Why has housing policy been such a marginal part of the land reform debate?
What is Scotland’s main use of land? Farming? Forestry? Renewable energy? [The answer is] none of these - important though they are to Scotland’s future. Scotland’s major land use is, of course, housing.
More people own land through homeownership than any other form of land use – 1.47m at the last census along with more than 900,000 tenants who have a stake in property even if they don’t have the title deeds.
By far the largest aspect of land value in Scotland is locked up in our homes – around £300bn - twice Scotland’s total current GDP at latest estimates. That’s why the volatility of the housing market leads to banking system crashes and entire economies in a tailspin.
So if the housing stock explains much of the country’s land value - and if housing is the land use in which most of us have a stake - why has housing policy been such a marginal part of the land reform debate over the last 20 years?
To a certain extent the housing sector only has itself to blame. We are often so besieged by the latest welfare reform agenda, the rise and fall of the national housing budget or the minutiae of the planning system that we fail to see how land ownership and the trading of land inhibit our country’s potential progress.
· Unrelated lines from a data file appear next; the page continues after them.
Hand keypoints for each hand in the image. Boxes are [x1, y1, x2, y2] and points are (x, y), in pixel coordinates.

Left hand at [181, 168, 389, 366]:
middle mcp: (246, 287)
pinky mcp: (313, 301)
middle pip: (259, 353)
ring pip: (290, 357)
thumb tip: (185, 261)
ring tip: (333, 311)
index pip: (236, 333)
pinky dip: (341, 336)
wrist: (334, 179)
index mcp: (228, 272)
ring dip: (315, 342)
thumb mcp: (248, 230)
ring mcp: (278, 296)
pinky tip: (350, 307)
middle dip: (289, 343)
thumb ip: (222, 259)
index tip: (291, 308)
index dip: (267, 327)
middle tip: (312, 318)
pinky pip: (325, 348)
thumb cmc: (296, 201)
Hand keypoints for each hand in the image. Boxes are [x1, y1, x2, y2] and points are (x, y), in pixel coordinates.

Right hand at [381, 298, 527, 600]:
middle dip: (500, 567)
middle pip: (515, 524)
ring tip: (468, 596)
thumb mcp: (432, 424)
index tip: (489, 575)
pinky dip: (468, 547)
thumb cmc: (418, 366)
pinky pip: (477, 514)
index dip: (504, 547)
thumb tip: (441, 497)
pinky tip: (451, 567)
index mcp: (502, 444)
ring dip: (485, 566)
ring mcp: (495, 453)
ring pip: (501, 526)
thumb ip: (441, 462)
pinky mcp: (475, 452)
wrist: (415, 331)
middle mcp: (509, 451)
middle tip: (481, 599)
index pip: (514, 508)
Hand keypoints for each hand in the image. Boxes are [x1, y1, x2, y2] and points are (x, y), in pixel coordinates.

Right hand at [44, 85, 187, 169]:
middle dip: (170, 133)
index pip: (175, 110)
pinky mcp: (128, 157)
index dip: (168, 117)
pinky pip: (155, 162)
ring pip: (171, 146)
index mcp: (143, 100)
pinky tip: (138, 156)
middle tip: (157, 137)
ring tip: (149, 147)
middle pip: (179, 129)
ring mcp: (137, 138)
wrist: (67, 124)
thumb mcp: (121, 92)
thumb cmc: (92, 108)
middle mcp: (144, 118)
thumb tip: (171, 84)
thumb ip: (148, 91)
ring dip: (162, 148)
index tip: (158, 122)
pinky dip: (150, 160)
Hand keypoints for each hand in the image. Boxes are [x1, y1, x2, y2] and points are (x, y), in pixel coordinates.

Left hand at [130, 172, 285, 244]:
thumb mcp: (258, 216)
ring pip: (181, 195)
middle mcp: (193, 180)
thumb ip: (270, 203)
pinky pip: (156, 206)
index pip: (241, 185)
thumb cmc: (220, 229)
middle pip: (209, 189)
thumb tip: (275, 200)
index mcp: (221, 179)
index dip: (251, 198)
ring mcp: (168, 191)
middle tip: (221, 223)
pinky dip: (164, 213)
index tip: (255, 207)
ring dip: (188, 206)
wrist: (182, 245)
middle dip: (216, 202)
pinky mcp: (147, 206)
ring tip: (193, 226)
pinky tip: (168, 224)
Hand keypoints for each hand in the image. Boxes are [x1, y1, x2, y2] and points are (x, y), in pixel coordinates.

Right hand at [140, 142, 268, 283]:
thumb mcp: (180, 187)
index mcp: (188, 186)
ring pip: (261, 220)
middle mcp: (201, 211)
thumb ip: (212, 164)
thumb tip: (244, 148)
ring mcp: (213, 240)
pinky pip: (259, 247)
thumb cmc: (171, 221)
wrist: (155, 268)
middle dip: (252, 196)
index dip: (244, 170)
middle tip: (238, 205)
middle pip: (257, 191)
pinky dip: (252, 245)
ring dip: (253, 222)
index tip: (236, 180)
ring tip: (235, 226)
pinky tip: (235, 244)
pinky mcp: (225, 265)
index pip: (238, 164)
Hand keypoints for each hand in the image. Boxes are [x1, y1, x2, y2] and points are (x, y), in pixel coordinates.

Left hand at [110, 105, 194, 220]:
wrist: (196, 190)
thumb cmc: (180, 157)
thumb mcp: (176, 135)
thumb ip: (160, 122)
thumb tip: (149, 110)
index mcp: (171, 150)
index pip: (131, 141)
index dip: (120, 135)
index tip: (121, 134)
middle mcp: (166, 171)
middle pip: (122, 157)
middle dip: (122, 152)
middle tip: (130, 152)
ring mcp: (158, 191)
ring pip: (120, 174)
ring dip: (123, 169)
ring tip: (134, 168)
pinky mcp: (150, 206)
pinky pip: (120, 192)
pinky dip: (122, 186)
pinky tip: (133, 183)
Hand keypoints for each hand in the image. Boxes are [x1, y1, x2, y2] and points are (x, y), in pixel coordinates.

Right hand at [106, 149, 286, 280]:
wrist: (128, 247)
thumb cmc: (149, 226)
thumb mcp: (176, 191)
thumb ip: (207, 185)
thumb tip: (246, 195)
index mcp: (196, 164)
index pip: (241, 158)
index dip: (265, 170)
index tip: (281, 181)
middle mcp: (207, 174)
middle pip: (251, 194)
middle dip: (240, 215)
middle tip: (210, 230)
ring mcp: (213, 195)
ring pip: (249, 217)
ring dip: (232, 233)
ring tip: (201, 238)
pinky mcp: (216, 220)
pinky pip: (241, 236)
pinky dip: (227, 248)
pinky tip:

In particular, our development industry is trapped in a model which it knows is self-defeating. Like Sisyphus, pushing the rock up and down the slopes of boom and bust, hoarding land against competition from would be self-builders or co-operatives, producing a product which is the envy of no-one. That’s a broken system.
In most of our major towns and cities we have a fundamental problem in organising common repairs and improvements. In the past this fault-line was papered over by public sector grants for improvement work. These grants have now gone and our legal system seems all but helpless to intervene. That too is broken.
These are just some of the major consequences of the way we ‘do’ land here in Scotland. They are as pressing in Hamilton as on Harris, as relevant in Edinburgh as on Eigg.
So Shelter Scotland would welcome a radical land reform agenda as promised by our new First Minister. However, this needs to ask searching and even uncomfortable questions on whether the current structure of ownership and use best serves the nation’s housing needs.
Would a more evenly and fairly distributed form of ownership open up greater opportunities for land purchase and self-build? Would a more intelligent form of taxation help to stabilise house prices and discourage the spinning of property values on a roulette wheel? Would a planning system with real teeth be better able to bring land into productive use? Better use of empty property and more purposeful directed forms of land assembly both have a part to play. All of them, in my view, the legitimate stuff of a land reform programme.
The Scottish Government has already started consultation on a new Land Reform Bill and is seeking to bring together a Land Reform Commission to gather evidence for future reform. While it is probably too much to expect these alone to reverse centuries of entrenched interest and established ways of doing business, I believe that they may herald a new beginning in which land reform is seen as a movement in which we all have a share.